For example, right now the more mindful among you may be fully attentive to the article you are reading, approaching these ideas with a sense of interest and curiosity. Those who are less mindful may be having an entirely different experience, with half of your attention quickly skimming the material while the other half plans what you are going to do with the rest of your day.
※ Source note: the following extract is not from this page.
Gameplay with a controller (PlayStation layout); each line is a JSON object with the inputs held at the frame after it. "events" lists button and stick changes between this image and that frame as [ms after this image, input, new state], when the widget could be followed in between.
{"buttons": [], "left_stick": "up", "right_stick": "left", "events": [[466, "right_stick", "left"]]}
Whether you consider yourself to be generally mindful or not, we all have the capacity to focus our attention on the present moment experience. Go ahead and try it.

Take a second to notice exactly how your body is feeling at this moment, wherever you happen to be. Notice the feeling of the clothes against your skin. Notice the sensations of pressure where your body comes in contact with your chair.

Take a few minutes to bring your attention to the sensations of your breath. Notice the feeling as your breath comes in and out through your nose, your chest, or your abdomen, wherever the sensations are most noticeable for you.

See if you can bring an attitude of interest and curiosity to the sensations you are feeling, as if noticing your breath for the very first time. When you’re finished see if you can bring that attitude of interest and curiosity to reading the rest of this article.

In the last 30 years, there has been growing recognition within the field of Psychology of the association between the tendency to be mindful in daily life and a number of positive physical and psychological outcomes. Standard interventions designed to enhance mindfulness (e.g., mindfulness-based stress reduction (MBSR)) have been found to be effective for individuals with chronic pain.

However, as is true in most areas of research, studies with young people have lagged behind. In the context of pain, this is an unfortunate oversight given that adolescents experience high rates of pain [2]. With regard to mindfulness, this oversight may be especially important. Developmental differences between adolescents and adults in the areas of attention, self-regulation and metacognition are central issues in the construct of mindfulness and need to be accounted for in the development of mindfulness skills.

Through a series of studies, we hoped to address this gap in the literature by examining the relationship between mindfulness and pain among adolescents in both real world, and experimental settings [3]. Additionally, we wanted to test the impact of a very brief (15 minute) mindful attention manipulation on adolescents’ responses to experimentally induced pain [4].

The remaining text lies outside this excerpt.